→ DOCUMENT PASSAGE:
◇ ◇ ◇ ◇ ◇
Given her chosen profession, it’s hard to believe that Sheryl Kaczmarek was not an argumentative child. But the leader of Lexington High School’s highly acclaimed debate program and National Speech and Debate Association hall-of-famer swears otherwise. “I was super shy. Never spoke to anybody, never had any friends. Totally, totally quiet,” she said recently.
Kaczmarek credits debate for pulling her out of her shell. “It kind of cured most of my shyness, which is honestly part of why I take what I do as a debate coach and teacher so very seriously,” Kaczmarek said. “If it hadn’t been for debate, I’d still be shy and still have no friends. Mostly because my debate experiences, none of those things are true.”
Kaczmarek began debating herself almost 50 years ago. Since then, she has spent much of her time recruiting, prepping, and sometimes prodding her students through various forms of debate – from Lincoln-Douglas (one-on-one) to Public Forum (two-person teams) and Policy (also two) — so that they, too, can gain confidence while learning to carefully consider the perspectives of others. Her success was most recently on display this past weekend when her team of 70 from LHS participated in the Massachusetts Speech and Debate League state championships.
“We did really well,” she quietly boasts. “We had a varsity competitor in the semi-finals and we had three of the four students in the novice Lincoln-Douglas division in the semi-finals. Both of the students in the final round were our students.”
◇ ◇ ◇ ◇ ◇
→ DATA LISTING:
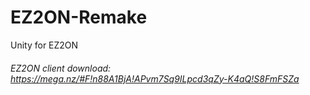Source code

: # EZ2ON-Remake
Unity for EZ2ON

###### EZ2ON client download: https://mega.nz/#F!n88A1BjA!APvm7Sq9ILpcd3qZy-K4aQ!S8FmFSZa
◇ ◇ ◇ ◇ ◇
→ REQUIREMENT 1: According to the passage on the Lexington High School debate coach, how many students were on her team at the state championships?
→ REQUIREMENT 2: List every form of debate named in the passage on the Lexington High School debate coach.
→ REQUIREMENT 3: In the passage on the Lexington High School debate coach, copy out the stretch from "Given her chosen" through "she said recently." word for word.

→ WORKED SOLUTION 1: 70

→ WORKED SOLUTION 2: Lincoln-Douglas, Public Forum, Policy

→ WORKED SOLUTION 3:
Given her chosen profession, it’s hard to believe that Sheryl Kaczmarek was not an argumentative child. But the leader of Lexington High School’s highly acclaimed debate program and National Speech and Debate Association hall-of-famer swears otherwise. “I was super shy. Never spoke to anybody, never had any friends. Totally, totally quiet,” she said recently.